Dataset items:
┄┄┄┄┄┄

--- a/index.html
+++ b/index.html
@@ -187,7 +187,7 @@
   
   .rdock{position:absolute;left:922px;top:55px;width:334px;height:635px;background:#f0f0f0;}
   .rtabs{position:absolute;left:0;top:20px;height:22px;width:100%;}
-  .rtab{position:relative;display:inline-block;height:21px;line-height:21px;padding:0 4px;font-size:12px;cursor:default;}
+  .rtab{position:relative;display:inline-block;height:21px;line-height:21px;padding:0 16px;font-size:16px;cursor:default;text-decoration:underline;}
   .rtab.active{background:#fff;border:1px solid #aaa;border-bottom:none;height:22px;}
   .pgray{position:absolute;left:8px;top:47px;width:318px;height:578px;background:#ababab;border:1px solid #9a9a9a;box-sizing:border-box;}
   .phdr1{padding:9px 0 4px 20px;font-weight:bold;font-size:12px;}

┄┄┄┄┄┄

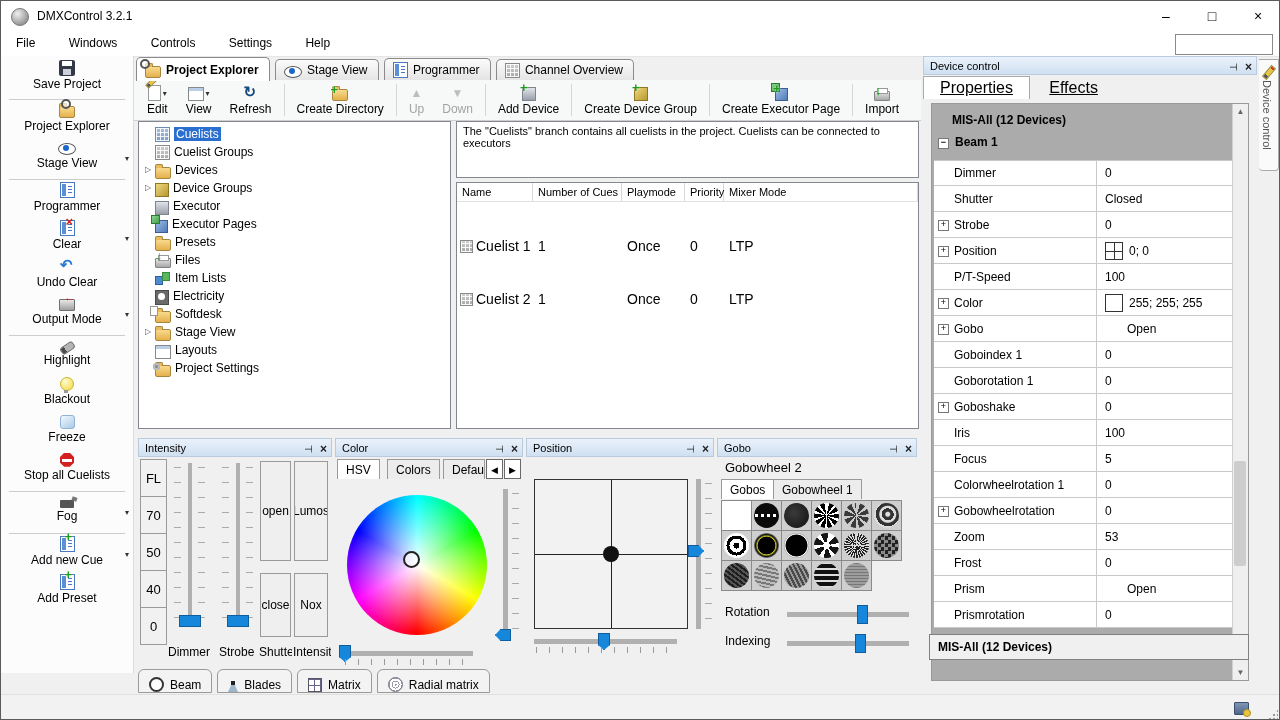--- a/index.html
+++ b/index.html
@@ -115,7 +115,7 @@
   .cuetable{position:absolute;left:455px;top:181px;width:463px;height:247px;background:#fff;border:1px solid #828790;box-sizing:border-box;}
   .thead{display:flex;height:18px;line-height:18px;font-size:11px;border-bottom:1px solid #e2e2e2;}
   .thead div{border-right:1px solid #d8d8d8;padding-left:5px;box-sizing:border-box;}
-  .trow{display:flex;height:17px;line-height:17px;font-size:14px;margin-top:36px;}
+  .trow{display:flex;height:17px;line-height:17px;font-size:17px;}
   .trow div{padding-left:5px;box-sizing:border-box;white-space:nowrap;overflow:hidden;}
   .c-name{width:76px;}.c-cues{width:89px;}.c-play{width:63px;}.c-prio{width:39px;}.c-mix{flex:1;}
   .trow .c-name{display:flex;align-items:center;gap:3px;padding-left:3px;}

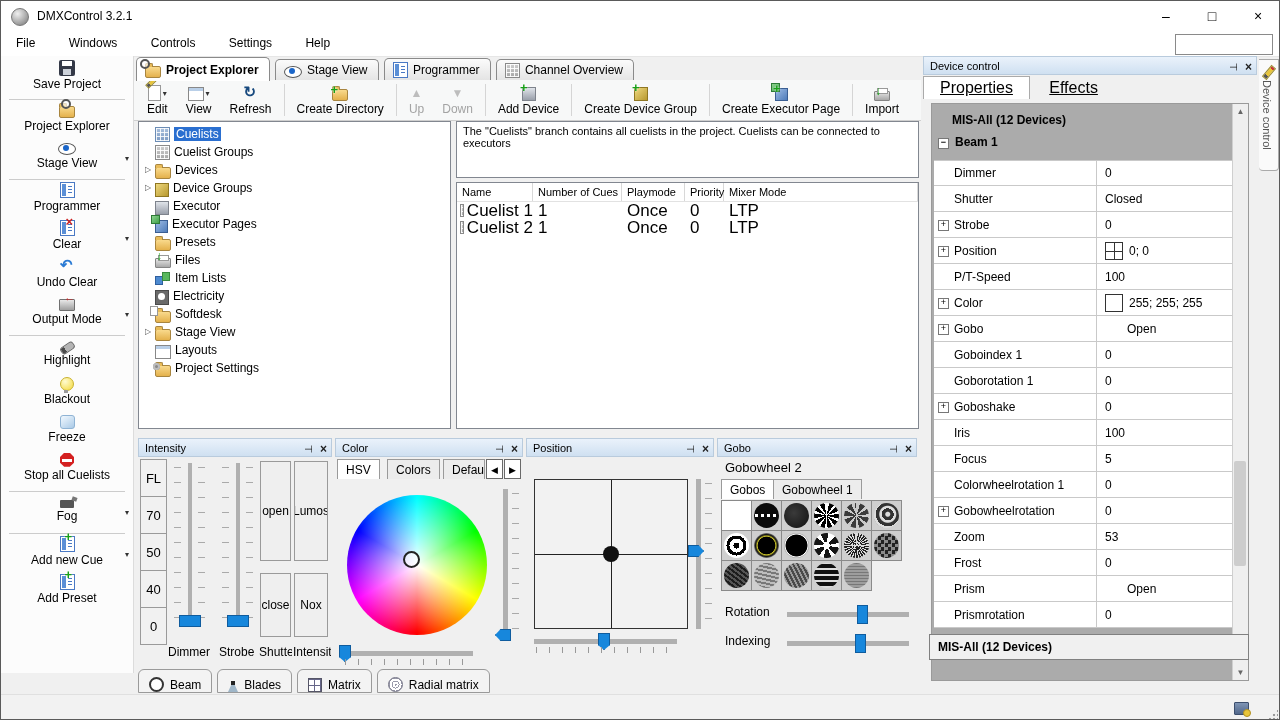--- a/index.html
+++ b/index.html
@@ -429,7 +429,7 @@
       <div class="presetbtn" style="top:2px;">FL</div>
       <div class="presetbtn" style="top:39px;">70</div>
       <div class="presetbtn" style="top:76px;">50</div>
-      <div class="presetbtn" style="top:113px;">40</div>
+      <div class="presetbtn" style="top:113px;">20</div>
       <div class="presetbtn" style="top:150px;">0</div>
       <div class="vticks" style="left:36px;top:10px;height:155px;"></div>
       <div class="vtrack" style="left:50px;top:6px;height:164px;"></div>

┄┄┄┄┄┄

#### [TASK STATEMENT]
The expected answer is a copy of each line above containing "absolute".

#### [REPLY TO THE EXERCISE]
   .rdock{position:absolute;left:922px;top:55px;width:334px;height:635px;background:#f0f0f0;}
   .rtabs{position:absolute;left:0;top:20px;height:22px;width:100%;}
   .pgray{position:absolute;left:8px;top:47px;width:318px;height:578px;background:#ababab;border:1px solid #9a9a9a;box-sizing:border-box;}
   .cuetable{position:absolute;left:455px;top:181px;width:463px;height:247px;background:#fff;border:1px solid #828790;box-sizing:border-box;}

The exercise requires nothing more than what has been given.